### Exercise aim
Repeat the records exactly, minus the pictures.

Saved data entries:
· · ·

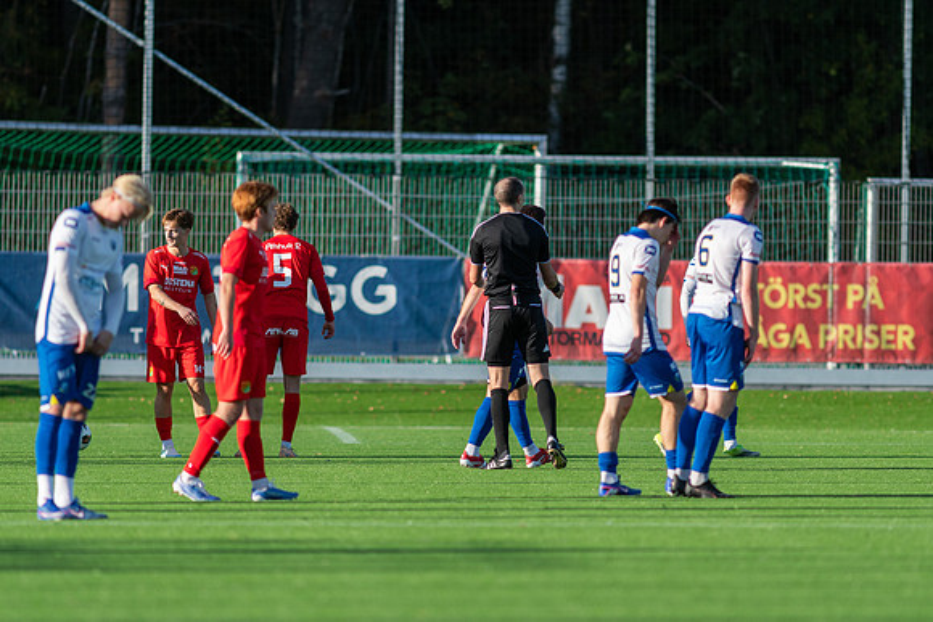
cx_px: 466
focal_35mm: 454
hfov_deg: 4.5
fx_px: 11771
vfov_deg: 3.0
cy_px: 311
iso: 180
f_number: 3.2
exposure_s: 1/2000
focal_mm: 300
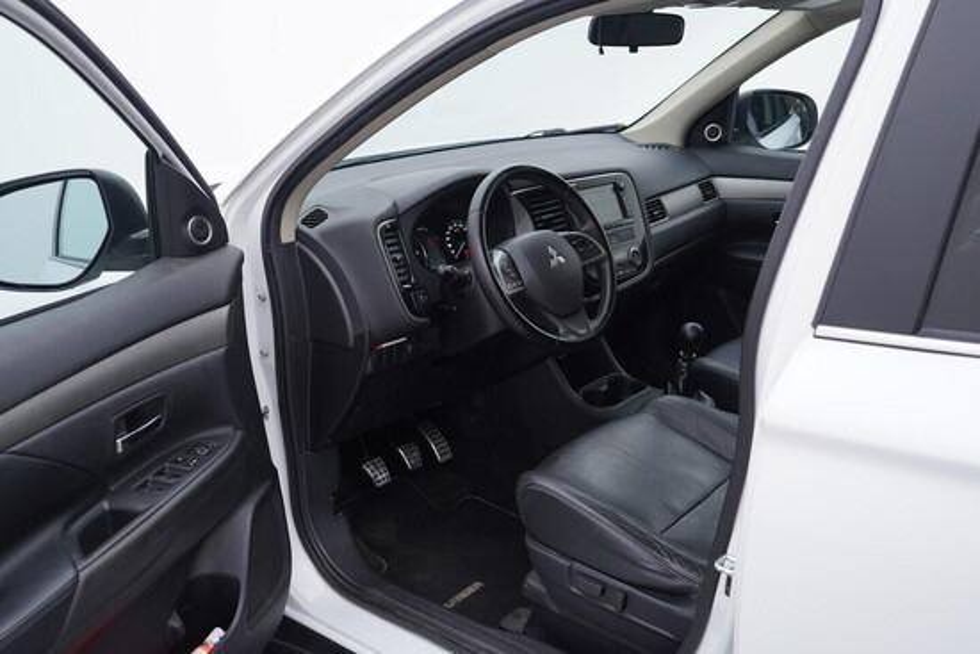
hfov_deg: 53.1
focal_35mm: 36
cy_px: 327
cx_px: 490
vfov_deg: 36.9
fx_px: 980
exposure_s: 1/60
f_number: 3.5
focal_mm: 24
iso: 125
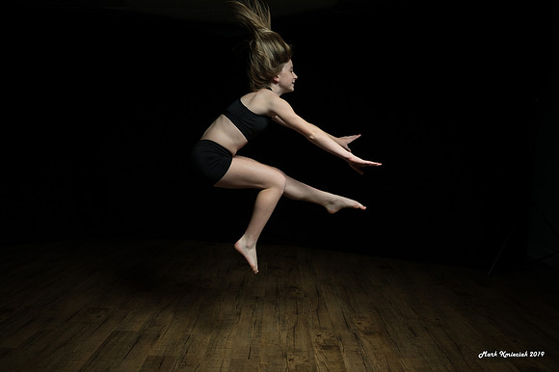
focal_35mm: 26
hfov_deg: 69.4
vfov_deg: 49.5
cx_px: 280
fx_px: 403
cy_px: 186
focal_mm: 26
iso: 200
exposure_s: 1/250
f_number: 9
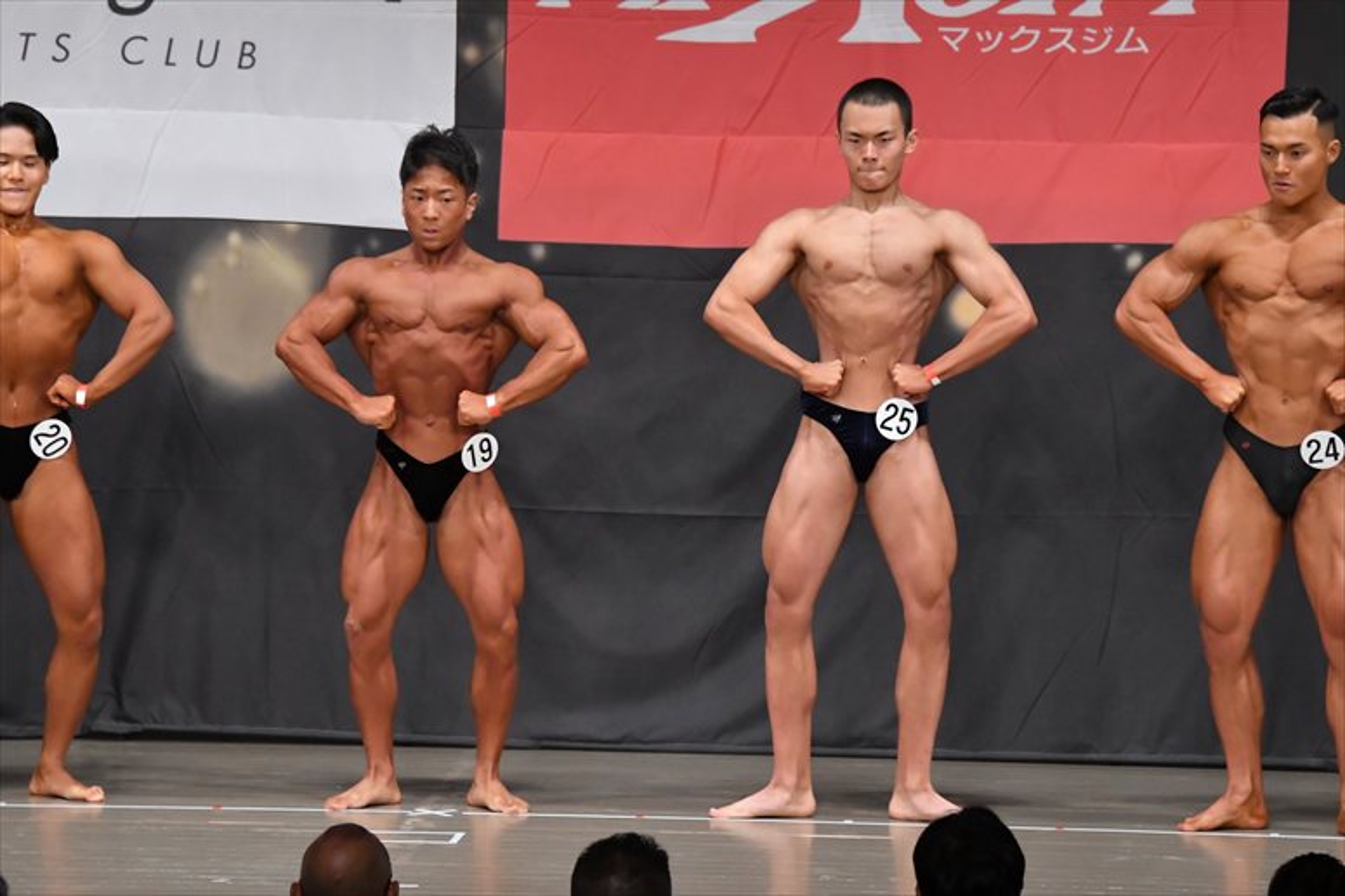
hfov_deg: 10.2
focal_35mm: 202
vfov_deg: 6.8
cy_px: 448
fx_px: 7543
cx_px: 672
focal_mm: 135
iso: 5000
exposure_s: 1/400
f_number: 5.6
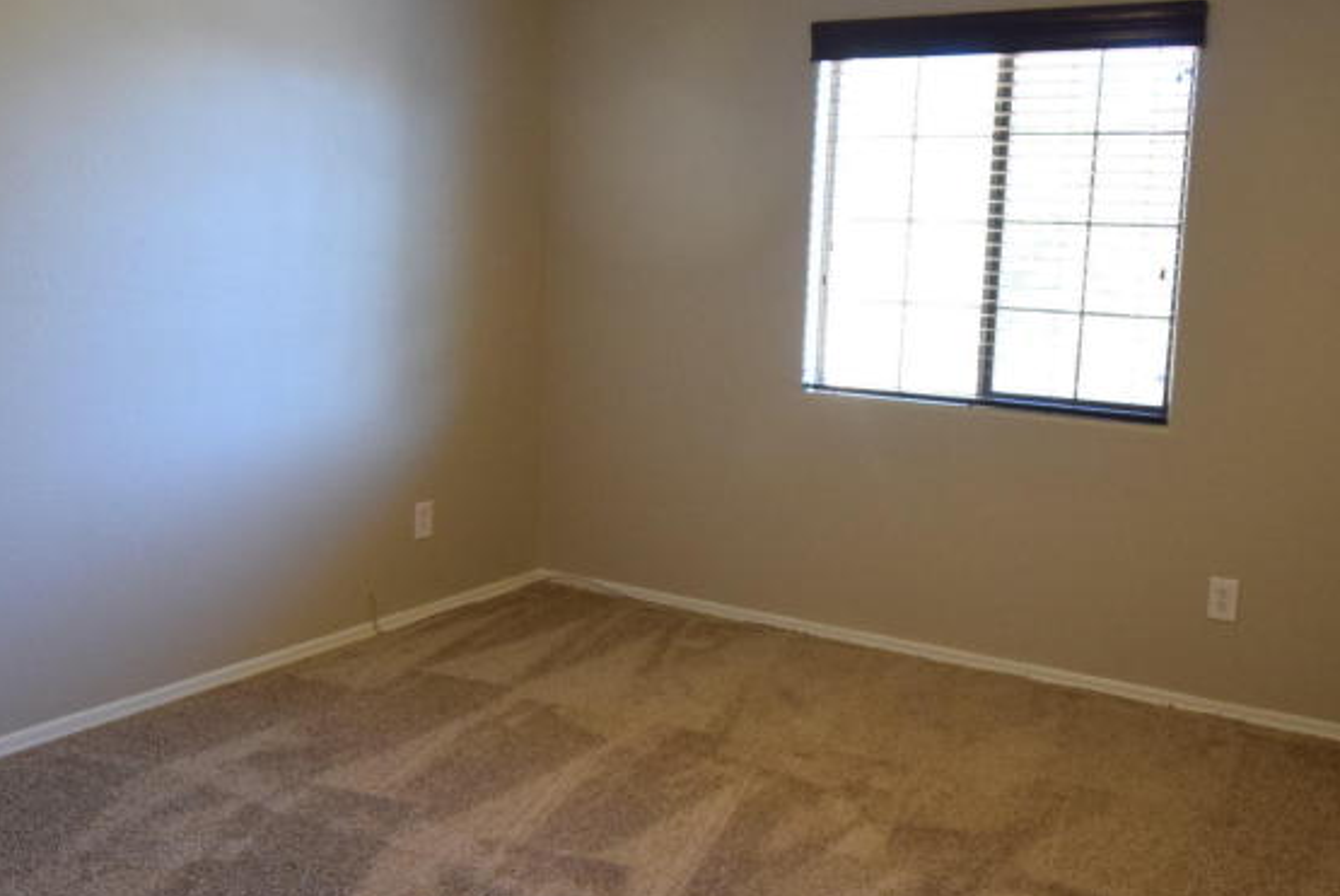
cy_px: 366
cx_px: 797
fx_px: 1155
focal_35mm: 31
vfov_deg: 42.2
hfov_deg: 59.8
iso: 1000
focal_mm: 10
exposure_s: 1/60
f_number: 3.5
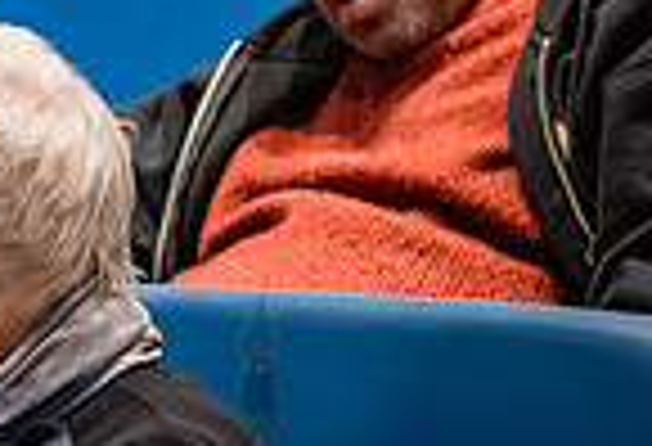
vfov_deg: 2.2
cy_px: 227
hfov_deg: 3.2
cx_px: -524
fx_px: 11713
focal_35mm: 642
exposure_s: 1/200
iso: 6400
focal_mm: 128
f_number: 5
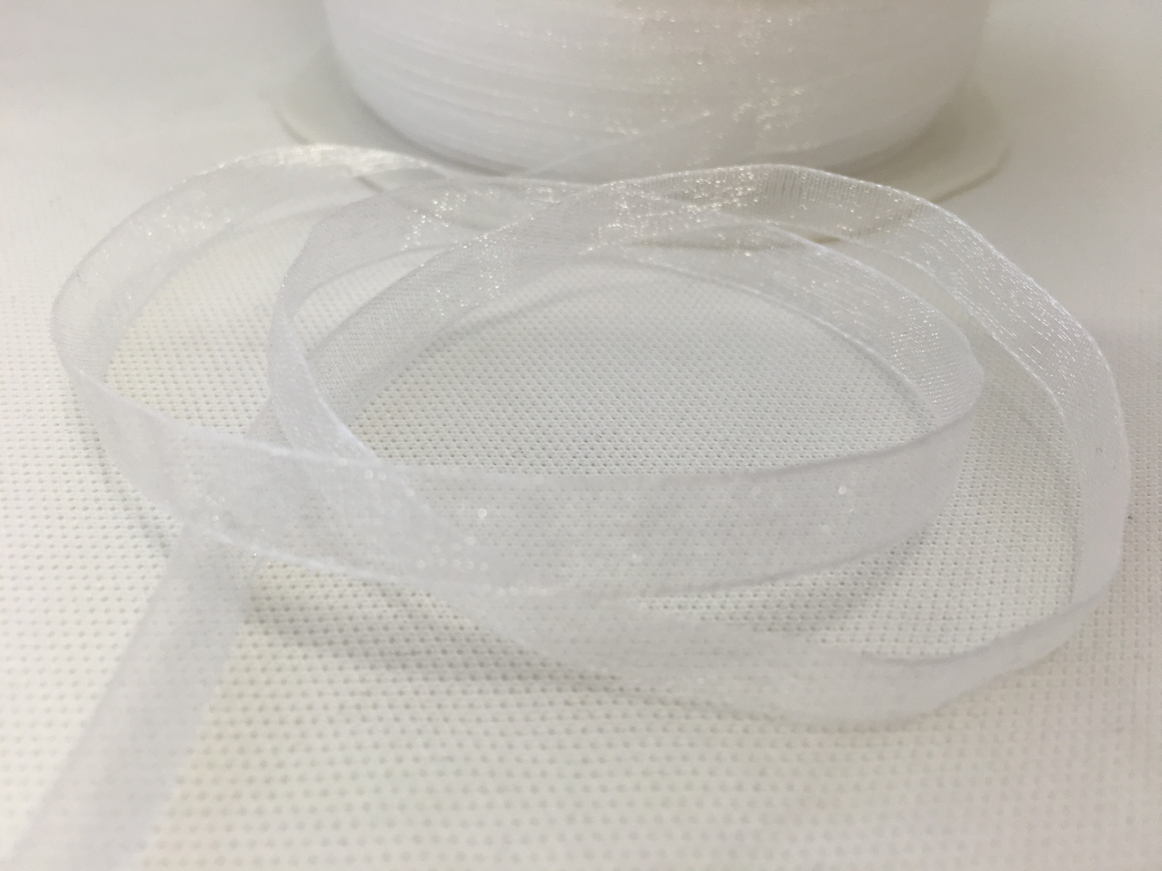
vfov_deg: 48.2
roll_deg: -3.0
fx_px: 973
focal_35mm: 29
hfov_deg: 61.7
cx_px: 581
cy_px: 436
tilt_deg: -37.7
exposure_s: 1/100
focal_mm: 4.15
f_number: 2.2
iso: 40
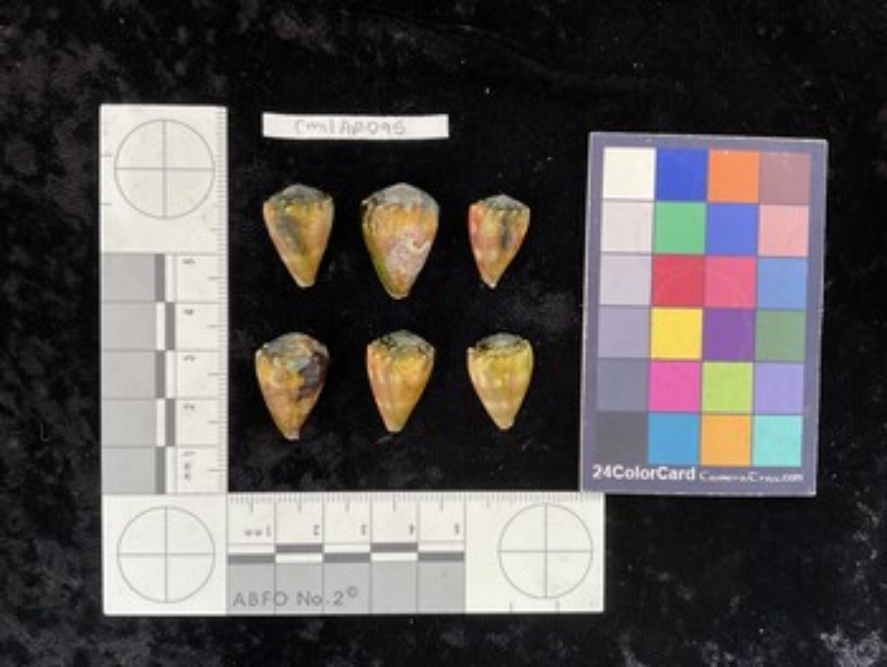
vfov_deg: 48.3
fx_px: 744
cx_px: 444
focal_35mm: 29
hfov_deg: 61.6
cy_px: 334
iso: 64
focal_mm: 3
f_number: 1.8
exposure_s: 1/60
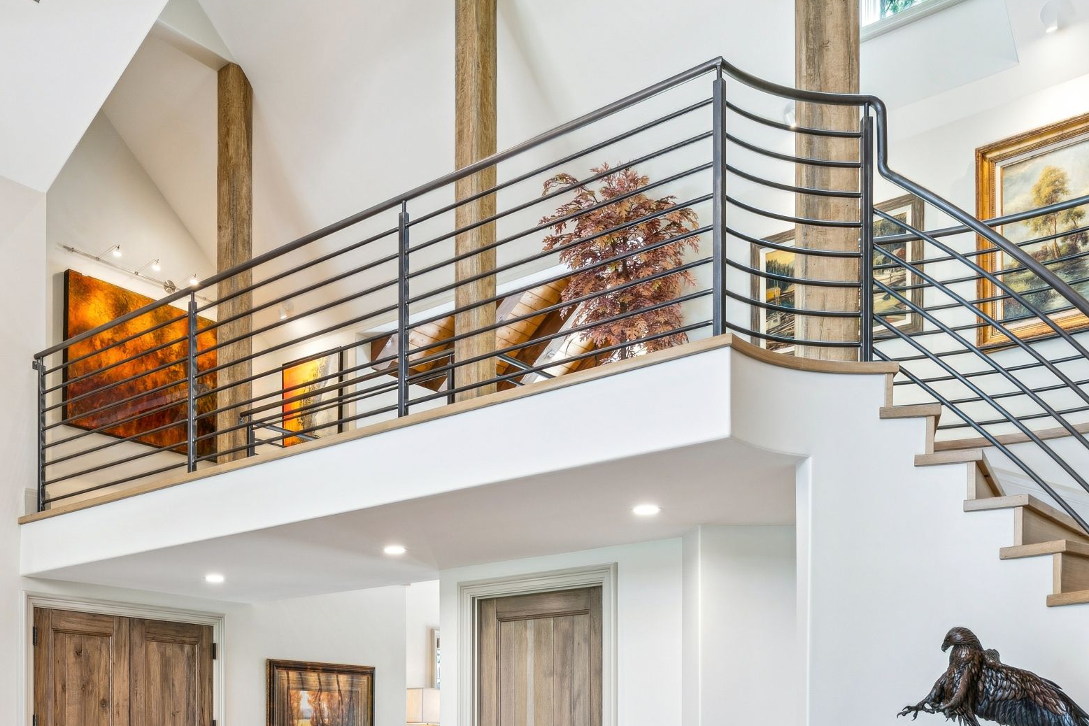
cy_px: 768
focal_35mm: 38
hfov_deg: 50.4
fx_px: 1147
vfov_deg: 31.7
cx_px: 430
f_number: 13
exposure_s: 1/2
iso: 100
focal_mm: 16.4
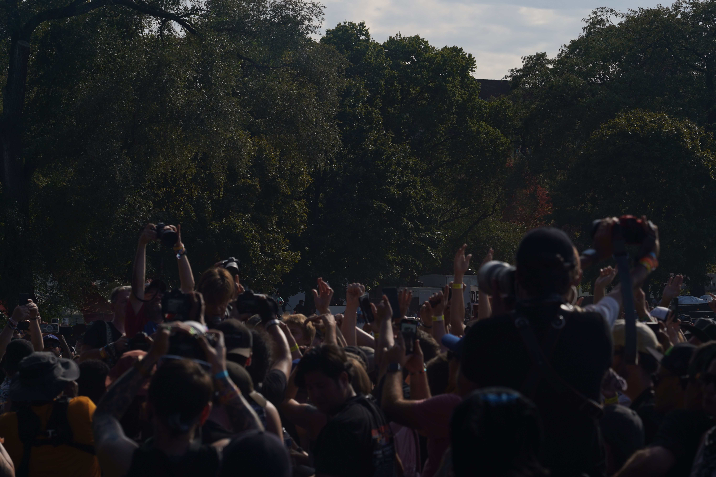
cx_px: 358
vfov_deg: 13.0
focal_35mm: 105
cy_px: 238
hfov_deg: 19.5
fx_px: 2088
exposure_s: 1/640
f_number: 8
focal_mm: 105
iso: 100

· · ·

### Solution to this task
cx_px: 466
focal_35mm: 454
hfov_deg: 4.5
fx_px: 11771
vfov_deg: 3.0
cy_px: 311
iso: 180
f_number: 3.2
exposure_s: 1/2000
focal_mm: 300
hfov_deg: 53.1
focal_35mm: 36
cy_px: 327
cx_px: 490
vfov_deg: 36.9
fx_px: 980
exposure_s: 1/60
f_number: 3.5
focal_mm: 24
iso: 125
focal_35mm: 26
hfov_deg: 69.4
vfov_deg: 49.5
cx_px: 280
fx_px: 403
cy_px: 186
focal_mm: 26
iso: 200
exposure_s: 1/250
f_number: 9
hfov_deg: 10.2
focal_35mm: 202
vfov_deg: 6.8
cy_px: 448
fx_px: 7543
cx_px: 672
focal_mm: 135
iso: 5000
exposure_s: 1/400
f_number: 5.6
cy_px: 366
cx_px: 797
fx_px: 1155
focal_35mm: 31
vfov_deg: 42.2
hfov_deg: 59.8
iso: 1000
focal_mm: 10
exposure_s: 1/60
f_number: 3.5
vfov_deg: 2.2
cy_px: 227
hfov_deg: 3.2
cx_px: -524
fx_px: 11713
focal_35mm: 642
exposure_s: 1/200
iso: 6400
focal_mm: 128
f_number: 5
vfov_deg: 48.2
roll_deg: -3.0
fx_px: 973
focal_35mm: 29
hfov_deg: 61.7
cx_px: 581
cy_px: 436
tilt_deg: -37.7
exposure_s: 1/100
focal_mm: 4.15
f_number: 2.2
iso: 40
vfov_deg: 48.3
fx_px: 744
cx_px: 444
focal_35mm: 29
hfov_deg: 61.6
cy_px: 334
iso: 64
focal_mm: 3
f_number: 1.8
exposure_s: 1/60
cy_px: 768
focal_35mm: 38
hfov_deg: 50.4
fx_px: 1147
vfov_deg: 31.7
cx_px: 430
f_number: 13
exposure_s: 1/2
iso: 100
focal_mm: 16.4
cx_px: 358
vfov_deg: 13.0
focal_35mm: 105
cy_px: 238
hfov_deg: 19.5
fx_px: 2088
exposure_s: 1/640
f_number: 8
focal_mm: 105
iso: 100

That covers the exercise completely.